Please return every line from the start of the items down to the line containing "box store. Keep the soil level in the pot the", with both ends included, reproduced character for character. Leave the pictures out of your answer.

SUPPLIED MATERIAL →

━━━

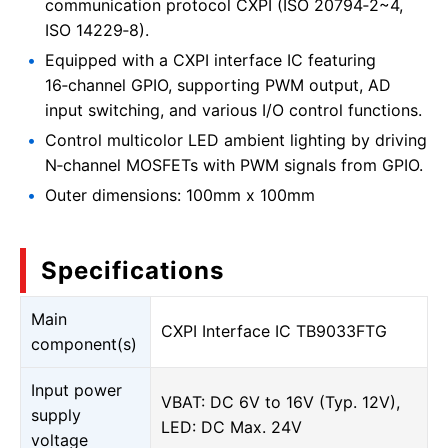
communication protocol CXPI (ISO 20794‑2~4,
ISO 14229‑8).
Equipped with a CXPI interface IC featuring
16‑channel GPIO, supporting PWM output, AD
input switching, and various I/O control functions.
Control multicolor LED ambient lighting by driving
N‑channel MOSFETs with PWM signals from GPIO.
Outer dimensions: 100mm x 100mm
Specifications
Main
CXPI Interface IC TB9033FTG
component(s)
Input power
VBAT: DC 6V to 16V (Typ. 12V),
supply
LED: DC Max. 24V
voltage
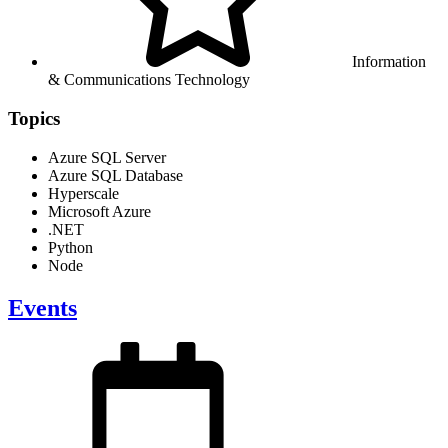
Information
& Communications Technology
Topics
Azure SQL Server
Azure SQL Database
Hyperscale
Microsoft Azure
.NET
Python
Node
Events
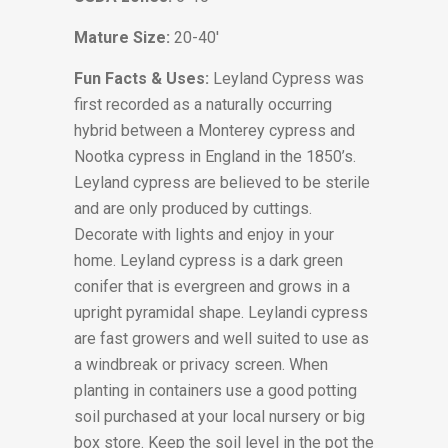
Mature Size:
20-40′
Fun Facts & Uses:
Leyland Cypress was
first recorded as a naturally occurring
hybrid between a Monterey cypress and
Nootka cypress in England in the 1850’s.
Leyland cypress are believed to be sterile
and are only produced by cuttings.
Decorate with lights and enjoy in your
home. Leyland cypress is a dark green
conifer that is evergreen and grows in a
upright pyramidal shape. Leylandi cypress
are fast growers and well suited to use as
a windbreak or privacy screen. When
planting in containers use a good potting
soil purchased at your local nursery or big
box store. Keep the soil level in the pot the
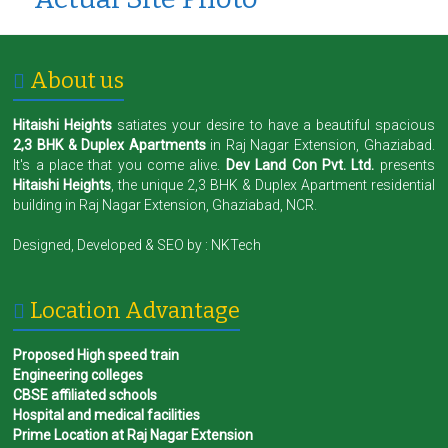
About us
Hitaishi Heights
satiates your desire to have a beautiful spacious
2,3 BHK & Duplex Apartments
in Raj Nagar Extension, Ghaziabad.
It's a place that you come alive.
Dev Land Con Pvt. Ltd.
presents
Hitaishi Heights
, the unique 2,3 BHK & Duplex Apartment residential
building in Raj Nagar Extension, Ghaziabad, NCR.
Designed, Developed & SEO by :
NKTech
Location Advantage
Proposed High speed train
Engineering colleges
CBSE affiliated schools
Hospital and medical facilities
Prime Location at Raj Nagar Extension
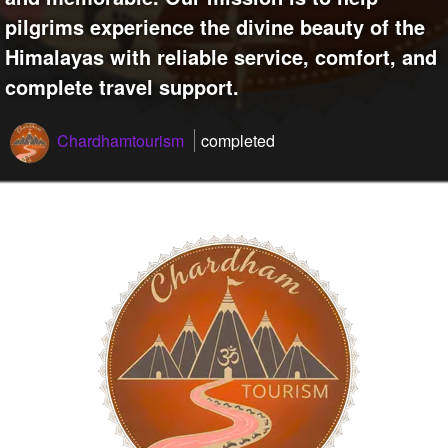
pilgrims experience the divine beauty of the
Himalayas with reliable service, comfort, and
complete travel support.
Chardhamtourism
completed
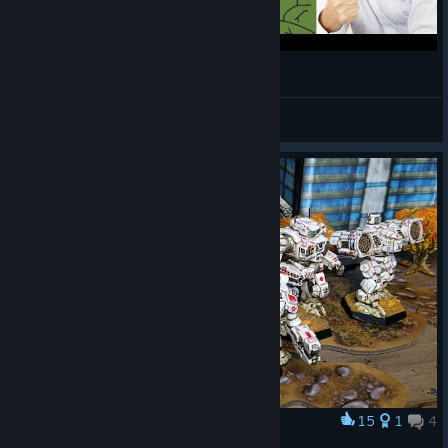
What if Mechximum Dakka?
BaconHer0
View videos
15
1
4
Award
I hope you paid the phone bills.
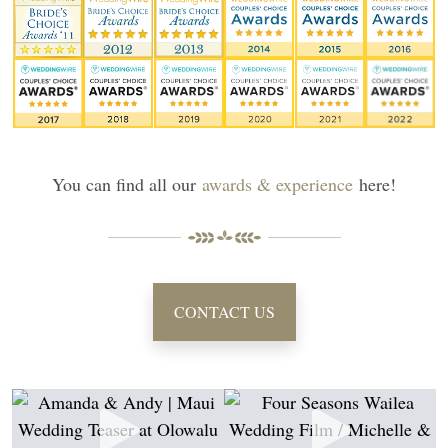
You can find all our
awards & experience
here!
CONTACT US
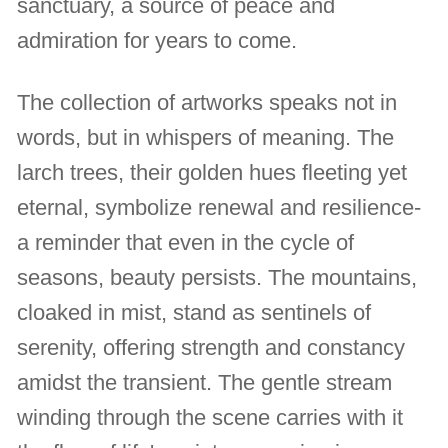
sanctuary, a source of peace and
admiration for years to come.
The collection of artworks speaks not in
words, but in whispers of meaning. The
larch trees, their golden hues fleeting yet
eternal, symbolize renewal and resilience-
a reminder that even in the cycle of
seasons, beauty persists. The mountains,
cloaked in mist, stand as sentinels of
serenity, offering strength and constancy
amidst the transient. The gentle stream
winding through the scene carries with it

━━━

OUTPUT OF THE EXERCISE →
communication protocol CXPI (ISO 20794‑2~4,
ISO 14229‑8).
Equipped with a CXPI interface IC featuring
16‑channel GPIO, supporting PWM output, AD
input switching, and various I/O control functions.
Control multicolor LED ambient lighting by driving
N‑channel MOSFETs with PWM signals from GPIO.
Outer dimensions: 100mm x 100mm
Specifications
Main
CXPI Interface IC TB9033FTG
component(s)
Input power
VBAT: DC 6V to 16V (Typ. 12V),
supply
LED: DC Max. 24V
voltage
Information
& Communications Technology
Topics
Azure SQL Server
Azure SQL Database
Hyperscale
Microsoft Azure
.NET
Python
Node
Events
Mature Size:
20-40′
Fun Facts & Uses:
Leyland Cypress was
first recorded as a naturally occurring
hybrid between a Monterey cypress and
Nootka cypress in England in the 1850’s.
Leyland cypress are believed to be sterile
and are only produced by cuttings.
Decorate with lights and enjoy in your
home. Leyland cypress is a dark green
conifer that is evergreen and grows in a
upright pyramidal shape. Leylandi cypress
are fast growers and well suited to use as
a windbreak or privacy screen. When
planting in containers use a good potting
soil purchased at your local nursery or big
box store. Keep the soil level in the pot the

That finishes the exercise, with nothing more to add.